Pareciera que comienza en el estómago. Similar al hambre de un cigarro, la que no puede ser sanada por comida. Son como náuseas, sientes que en cualquier momento vas a vomitar, pero por más grande que sea el esfuerzo nada sale. A lo mucho un nudo en la garganta, que dificulta las palabras, pero no más que eso. Por años creí que esas nauseas venían de abajo; que antes del estómago empezaban en el intestino e iban subiendo hasta llegar a la garganta. Pero no nace de adentro, de las tripas. Que éstas se retuerzan no es el causante; es uno de los efectos. Me tomó años darme cuenta que venía de arriba. Del oído.
Se adhiere al estómago, porque tradicionalmente el miedo habita el torso, pero nace del sonido. De lo que escuché en el campo abandonado y en la cafetería atascada. Es una disonancia; un malentendido entre lo que no puedes dejar de escuchar y lo que tu alma te grita que es. La cabeza se involucra sin lograr mucho. Es un mediador inútil que por casualidad se encuentra entre la cóclea y la bilis. Porque si cierras los ojos no ves, si dejas de respirar no hueles, si la lengua no toca nada no puede probar y en sueños el cuerpo flota inerte sin sentir el roce del tacto. Pero el oído es el partido Nazi. Es el estado comunista y el líder del culto. O eres o no. O escuchas, por más mínimo que sea, el incesante retumbe que estremece al corazón y te deja sin aire, o te revientas el tímpano con una escopeta, con la esperanza de que no escuchar sea mejor. Un monstruo siempre presente que, en los más desesperados intentos, puedes hacer retroceder o ralentizar unos metros, pero que nunca se detiene.

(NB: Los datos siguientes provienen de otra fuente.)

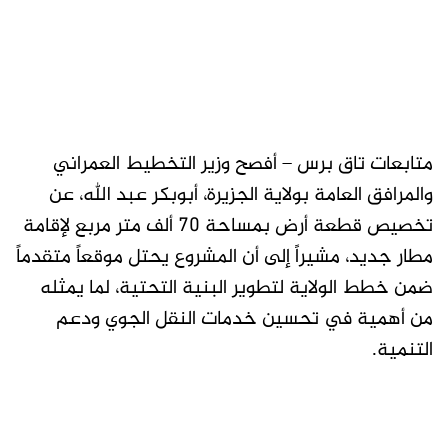
متابعات تاق برس – أفصح وزير التخطيط العمراني
والمرافق العامة بولاية الجزيرة، أبوبكر عبد الله، عن
تخصيص قطعة أرض بمساحة 70 ألف متر مربع لإقامة
مطار جديد، مشيراً إلى أن المشروع يحتل موقعاً متقدماً
ضمن خطط الولاية لتطوير البنية التحتية، لما يمثله
من أهمية في تحسين خدمات النقل الجوي ودعم
التنمية.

Lo escuché por primera vez cuando tenía cinco o seis años. Sentí que me iba a morir. No sé si fue un domingo, pero se sentía como un domingo. En mi memoria, la cual nació ese día, hay una imagen de la lluvia, golpeando el ventanal de mi cuarto en completo silencio. La televisión también está prendida, pero alguien, o algo, la puso en silencio. El ronquido de mis padres debió haberse curado porque de su cuarto no se escuchaba nada. Aun asomándome a la pequeña privada, mirando hacia fuera buscando ayuda, tal vez del vecino unos años mayor con el que ando en bicicleta o del que barría las hojas, aun así, no logré escuchar nada más. Bien pudieron haber estado mi vecino y el de las hojas y mis abuelos y la primera niña de la que me enamoré justo afuera de mi casa, reventando el timbre y a nada de tumbar la puerta. Yo no escuchaba más que la maquinaria.

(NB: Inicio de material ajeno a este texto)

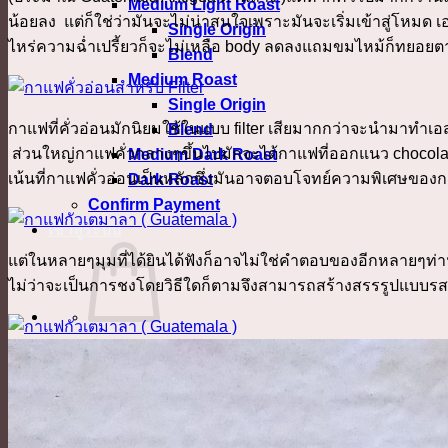
Medium Light Roast
น้อยลง แต่ก็ใช่ว่ามันจะไม่น่าสนใจเพราะมันจะเริ่มเข้าสู่โหมด
Single Origin
ไหร่ความฉ่ำเปรี้ยวก็จะไม่เหลือ body ลดลงแถมขมไหม้ก็ทยอยตาม
Blend
Medium Roast
Single Origin
กาแฟที่คั่วอ่อนมักนิยมใช้ในแบบ filter เสียมากกว่าจะนำมาทำ
Blend
ส่วนใหญ่กาแฟคั่วกลางๆขึ้นไปมักจะได้กาแฟที่ออกแนว chocolat
Medium Dark Roast
เน้นที่กาแฟคั่วอ่อนเป็นหลักซึ่งมันอาจตอบโจทย์ความพิเศษของก
Dark Roast
Confirm Payment
เข้าสู่ระบบ
แต่ในหลายๆมุมที่ได้ยินได้ฟังก็อาจไม่ใช่คำตอบของอีกหลายๆท่
ไม่ว่าจะเป็นการชงโดยวิธีใดก็ตามจึงสามารถสร้างสรรรูปแบบรสช
No products in the cart.
กลับสู่หน้าร้านค้า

Consumido por el morbo, ya que el sonido comenzó como un secreto tenue, me levanté y fui a buscarlo. Si levantaba la mano podía sentirlo: era como agua seca, como clavarte en una piscina de mercurio. Te sabías rodeado, pero no podías probarlo, no había seña ni evidencia. Y mi mano, la primera en sentirlo, guío al resto de mi cuerpo dentro de esa nada, ausente de todo sentido que no fuera auditivo. Perdí la vista (no sé cuándo o si es que la recuperé) dejé de respirar, me tragué la lengua y me hundí en las fauces de Hermes el griego. Estaba en paz. Solo con mis dos agujeros a cada lado de la cabeza, ronroneando vagamente aquello que tanto me aterra. Y así estuve dos, o tres, o tal vez cuatro siglos, suspendido en la pila de heno. O tal vez fue un instante ya que, con el mismo suspiro fortuito con el que entré, desde lo más alto se me juzgó y se me expulsó. Creo que fue la primera vez que lloré no por caerme del columpio o por berrinche, y al salir sentí tanta tristeza que no pude sino llorar a cántaros. Lo único que le gana al miedo de haber entrado fue el terror de haber sido expulsado.

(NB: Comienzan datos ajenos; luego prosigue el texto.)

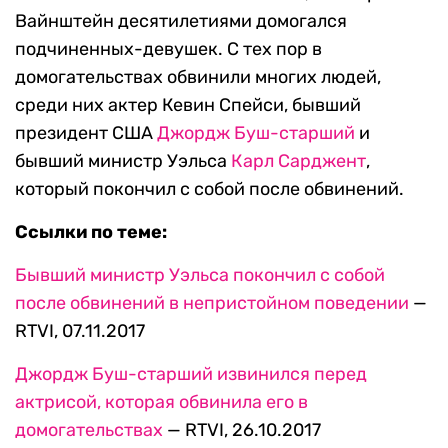
Вайнштейн десятилетиями домогался
подчиненных-девушек. С тех пор в
домогательствах обвинили многих людей,
среди них актер Кевин Спейси, бывший
президент США
Джордж Буш-старший
и
бывший министр Уэльса
Карл Сарджент
,
который покончил с собой после обвинений.
Ссылки по теме:
Бывший министр Уэльса покончил с собой
после обвинений в непристойном поведении
—
RTVI, 07.11.2017
Джордж Буш-старший извинился перед
актрисой, которая обвинила его в
домогательствах
— RTVI, 26.10.2017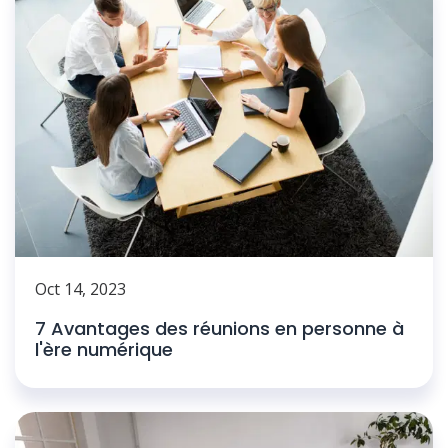
Oct 14, 2023
7 Avantages des réunions en personne à
l'ère numérique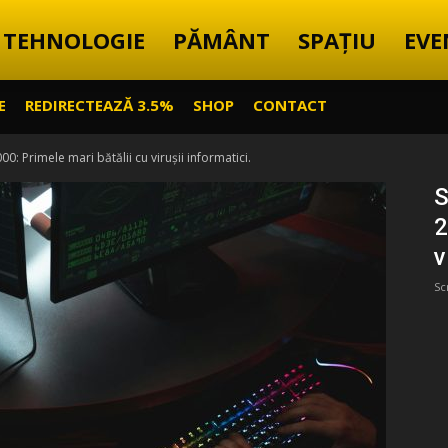
TEHNOLOGIE
PĂMÂNT
SPAȚIU
EVE
E
REDIRECTEAZĂ 3.5%
SHOP
CONTACT
00: Primele mari bătălii cu virușii informatici.
S
2
v
Sc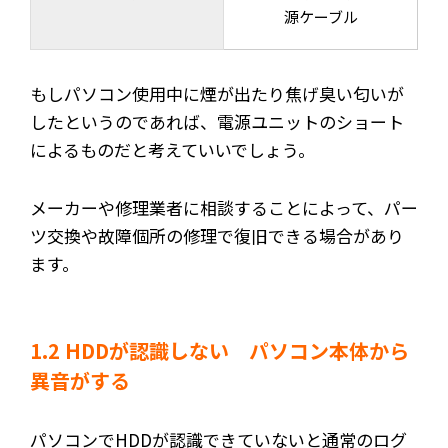
源ケーブル
もしパソコン使用中に煙が出たり焦げ臭い匂いが
したというのであれば、電源ユニットのショート
によるものだと考えていいでしょう。
メーカーや修理業者に相談することによって、パー
ツ交換や故障個所の修理で復旧できる場合があり
ます。
1.2 HDDが認識しない パソコン本体から
異音がする
パソコンでHDDが認識できていないと通常のログ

Mi cuerpo es más grande, más fuerte; mi mente ha tenido décadas para soportar las decepciones y los meses de parálisis, he aprendido a lidiar con lo que hace un año me destrozaba, con lo que hace seis meses era una idea, una preocupación hipotética, y que hoy se ha convertido en una realidad más. He crecido, he aprendido y he podido con todo lo que ha venido y sé que podré con lo que vendrá.
Pero ahora, ahora mismo, lo escucho. Con la misma intensidad que la primera vez. Y por la columna siento el frío, el mismo que la recorrió ese domingo. Sabe lo cerca que estuve aquel día y hoy se burla de mí. Se burla porque sabe y porque, por más que lo intente, yo no lo sé, y eso él lo sabe. En este momento, en este mismo instante, lo escucho. Y por más enterrado que esté, por más esfuerzo que hagas por mantenerlo sofocado, tú sabes que también lo escuchas.